Well I have the large capacity spigot dispenser. Takes a while yes, but I got the time and I dont have the money for RO system hehe. I was gonna get a Mr clean system for car washing (uses a small ro filter). I figured I would get two uses out of this though. I am probably gonna get Mr. Clean system though next paycheck. But Ill have to get a garden hose and attachment for my sink faucet.


----------



## lorenzo08 (Aug 5, 2008)

did you ever get the mr clean filter? I'm very interested to know the ppm outcome of your test.


----------



## Gmrpr7 (Aug 5, 2008)

International Cannagraphic Magazine Forums - DIY Reverse Osmosis - For Scale Grower - Cheap, Portable, & Effective
Here's a link that shows how effective it is. Only 7 more ppm than distilled.


----------



## lorenzo08 (Aug 5, 2008)

Gmrpr7 said:


> International Cannagraphic Magazine Forums - DIY Reverse Osmosis - For Scale Grower - Cheap, Portable, & Effective
> Here's a link that shows how effective it is. Only 7 more ppm than distilled.



great link, thanks!!


----------



## alucardz (Jan 7, 2009)

Where'd you get the ppm reader? How much $?


----------



## robotninja (Jan 7, 2009)

Awesome link man, great alternative to expensive RO machines.

My tap water is over 600 PPM!!! Hopefully this will do the job.


----------



## greenearth5 (Jan 30, 2009)

I just ordered a pH meter, up, & down; i also ordered a PPM meter, and calibraton fluid......

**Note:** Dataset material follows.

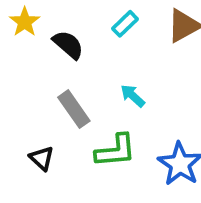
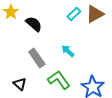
cyan rectangle: (125, 24) -> (74, 14), moved
green L-shape: (116, 151) -> (59, 80), turned -120

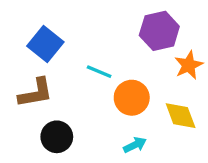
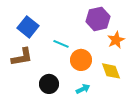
black circle: (57, 137) -> (49, 84), moved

What is the best and cheapest (under 30 bucks) to filter my water so that my ppm is low as hell... or should i really worry about it?


----------



## greenearth5 (Feb 6, 2009)

bump......


----------



## strictly seedleSs (Apr 27, 2009)

Does the ppm have a direct link to the ph number? I have some strips that read ppm, but i want to know the ph number.


----------